SANTIAGO, Oct 19 (Reuters) – Mining giants BHP and Antofagasta Minerals said on Wednesday that a mining royalty
bill in Chile would affect competitiveness and encourage miners
to reevaluate investments.
Chile is the world’s top copper producing nation and the
government has proposed a royalty with a portion based on sales
and the other subject to profitability, which progresses as the
price of copper increases.
Speaking to Chile’s Congress, BHP’s vice president of
corporate affairs for the Americas, Rene Muga, said the current
bill would impact the company’s competitiveness abroad and
negatively impact its own operations in other countries.
“It is our duty to warn that in a highly competitive global
world, Chile cannot disproportionately increase its taxes
without significantly affecting investment levels,” Muga said.

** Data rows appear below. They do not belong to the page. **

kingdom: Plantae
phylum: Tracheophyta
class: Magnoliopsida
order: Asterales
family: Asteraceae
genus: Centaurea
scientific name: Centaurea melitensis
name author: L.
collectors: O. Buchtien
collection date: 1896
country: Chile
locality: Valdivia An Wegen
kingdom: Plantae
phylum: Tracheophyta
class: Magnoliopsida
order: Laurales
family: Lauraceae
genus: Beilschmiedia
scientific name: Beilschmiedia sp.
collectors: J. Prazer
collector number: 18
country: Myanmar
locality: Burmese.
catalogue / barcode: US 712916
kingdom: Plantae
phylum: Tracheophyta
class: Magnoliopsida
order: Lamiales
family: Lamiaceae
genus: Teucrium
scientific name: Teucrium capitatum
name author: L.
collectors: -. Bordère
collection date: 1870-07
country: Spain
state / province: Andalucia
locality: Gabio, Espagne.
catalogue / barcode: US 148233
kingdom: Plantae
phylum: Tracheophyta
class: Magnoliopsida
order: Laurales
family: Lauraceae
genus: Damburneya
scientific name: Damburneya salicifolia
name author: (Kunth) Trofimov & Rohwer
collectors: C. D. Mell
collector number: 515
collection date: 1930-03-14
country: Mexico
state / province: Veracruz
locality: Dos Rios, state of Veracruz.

He added that the initiative would lead the mining company
to reconsider an announced investment portfolio of $10 billion,
since it was designed “without considering such an excessive tax
burden increase.”
For his part, the vice president of corporate affairs of
Antofagasta Minerals , Rene Aguilar, pointed out that
with the proposed changes, total taxation would exceed 48%,
putting it on par with high-tax countries such as Congo,
Mongolia and Zambia.
“It is essential to consider the depreciation of investments
in the calculation of mining income,” Aguilar said. “This is a
very relevant point, especially for groups like Antofagasta,
which has a potential investment portfolio of close to $5
billion for the coming years.”
Both company representatives acknowledged that there’s room
for more contribution from the mining sector, but pushed for
collaborative agreements that maintain business sustainability.